Als Lisa die hinteren Reihen passierte, stellte ihre Mutter sich ihr in den Weg. „Wo willst du hin?“, raunte sie ihr zu. „Möchtest du Vanessas Eltern nicht dein Beileid ausdrücken?“

„Das habe ich schon getan. Ich möchte nicht dabei zusehen, wie sie Vanessa in dieses Loch stecken.“

„Und was ist mit einem Abschied am Sarg?“

Lisa warf einen schnellen Blick zurück und schüttelte energisch den Kopf. „Sie weiß auch ohne diese Show, dass sie mir fehlt.“

Lisas Weg führte sie an engen Grabreihen vorbei. Sie ignorierte die lange Parade aus Steinen, Engeln und Kreuzen auf den Gräbern ebenso wie das Auto ihrer Mutter vor dem Ausgang. Sie hatte keine Lust, auf dem Heimweg wieder mit nervigen Fragen konfrontiert zu werden. Oder überhaupt zu reden. Sie wollte einfach nur alleine sein.
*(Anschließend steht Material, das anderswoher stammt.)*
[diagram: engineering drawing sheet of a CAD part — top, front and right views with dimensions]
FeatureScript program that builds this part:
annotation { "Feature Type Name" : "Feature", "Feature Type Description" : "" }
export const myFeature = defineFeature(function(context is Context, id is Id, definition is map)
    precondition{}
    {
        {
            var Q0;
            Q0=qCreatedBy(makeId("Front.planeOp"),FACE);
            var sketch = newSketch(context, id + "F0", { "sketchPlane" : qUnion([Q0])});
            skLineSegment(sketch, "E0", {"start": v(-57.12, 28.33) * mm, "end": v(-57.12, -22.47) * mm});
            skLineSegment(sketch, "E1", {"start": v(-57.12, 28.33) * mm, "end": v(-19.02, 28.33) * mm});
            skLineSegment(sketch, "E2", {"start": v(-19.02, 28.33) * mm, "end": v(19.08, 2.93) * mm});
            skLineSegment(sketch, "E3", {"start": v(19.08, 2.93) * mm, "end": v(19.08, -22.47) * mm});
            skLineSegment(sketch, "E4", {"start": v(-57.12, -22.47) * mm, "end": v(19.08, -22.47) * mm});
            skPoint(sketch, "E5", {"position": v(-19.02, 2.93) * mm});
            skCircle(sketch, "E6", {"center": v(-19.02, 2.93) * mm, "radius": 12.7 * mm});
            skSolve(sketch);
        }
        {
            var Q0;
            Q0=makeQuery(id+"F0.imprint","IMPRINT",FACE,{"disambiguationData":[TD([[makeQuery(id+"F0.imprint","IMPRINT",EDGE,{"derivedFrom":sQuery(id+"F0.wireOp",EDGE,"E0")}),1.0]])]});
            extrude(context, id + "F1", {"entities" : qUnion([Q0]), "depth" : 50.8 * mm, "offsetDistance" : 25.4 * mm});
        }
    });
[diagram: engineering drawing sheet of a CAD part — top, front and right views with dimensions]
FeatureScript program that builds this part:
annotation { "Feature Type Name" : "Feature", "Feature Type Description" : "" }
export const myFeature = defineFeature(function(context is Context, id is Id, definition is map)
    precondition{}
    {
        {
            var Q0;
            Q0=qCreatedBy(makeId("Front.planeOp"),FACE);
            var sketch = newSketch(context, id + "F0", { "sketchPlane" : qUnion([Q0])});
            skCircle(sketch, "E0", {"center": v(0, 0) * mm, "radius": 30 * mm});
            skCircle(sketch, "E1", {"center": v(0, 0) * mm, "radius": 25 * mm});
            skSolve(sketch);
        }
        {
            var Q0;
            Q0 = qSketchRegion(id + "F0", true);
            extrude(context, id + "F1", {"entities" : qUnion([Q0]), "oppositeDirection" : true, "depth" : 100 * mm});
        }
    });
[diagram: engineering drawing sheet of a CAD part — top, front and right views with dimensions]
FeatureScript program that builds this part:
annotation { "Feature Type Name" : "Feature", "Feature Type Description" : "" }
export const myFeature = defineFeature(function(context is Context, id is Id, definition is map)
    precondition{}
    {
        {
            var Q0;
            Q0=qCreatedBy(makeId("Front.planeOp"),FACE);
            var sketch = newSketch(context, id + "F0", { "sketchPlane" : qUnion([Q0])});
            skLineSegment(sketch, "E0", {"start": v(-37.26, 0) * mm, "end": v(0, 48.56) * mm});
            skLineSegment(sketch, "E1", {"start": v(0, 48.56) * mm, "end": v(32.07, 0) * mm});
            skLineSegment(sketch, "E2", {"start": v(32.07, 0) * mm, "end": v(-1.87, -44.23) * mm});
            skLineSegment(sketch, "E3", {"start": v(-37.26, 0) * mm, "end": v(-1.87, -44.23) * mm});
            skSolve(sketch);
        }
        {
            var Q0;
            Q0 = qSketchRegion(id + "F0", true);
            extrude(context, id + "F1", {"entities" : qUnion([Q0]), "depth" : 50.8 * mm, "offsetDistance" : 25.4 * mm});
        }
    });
An dem kleinen Park hinter der ersten Kreuzung blieb sie stehen. Die beiden Holzbänke darin waren ein beliebter Treffpunkt für Jugendliche. Man stand dort zusammen, alberte rum, quatschte, hörte Musik. Sie war oft mit Vanessa dort gewesen. Zwischen üppigen Büschen hindurch konnte man die Stelle vom Gehweg aus sehen.

Lisas Blick heftete sich auf eine der beiden Bänke. Von ihrem Standort aus konnte sie es nicht erkennen, aber sie wusste, die hölzerne Rückenlehne war übersät mit eingeritzten Namen, Herzen und Symbolen. Irgendwo im oberen Bereich hatten sich auch Vanessa und sie mit ihren Anfangsbuchstaben verewigt.

V+L stand da, und darunter friends forever.

Das war im letzten Sommer gewesen. Die Erinnerung an diese unbeschwerte Zeit überkam Lisa mit solcher Wucht, dass sie glaubte, ihre Freundin wieder dort sitzen zu sehen. Wie immer auf der Kante der Rückenlehne, die Füße in den gelben Vans auf der Sitzfläche, die Hände seitlich abgestützt. Und wie meist lachte sie und schüttelte dabei so wild den Kopf, dass ihre langen, blonden Haare flogen.

Ohne darüber nachzudenken drückte Lisa sich zwischen den Büschen hindurch, überquerte ein kleines Rasenstück und stand dann vor der Bank. Die eingeritzten Initialen fand sie sofort wieder. Sie strich mit einem Finger vorsichtig über die Vertiefungen. Auf dem Anfangsbuchstaben von Vanessas Namen ließ sie die Fingerkuppe eine Weile ruhen und schloss die Augen.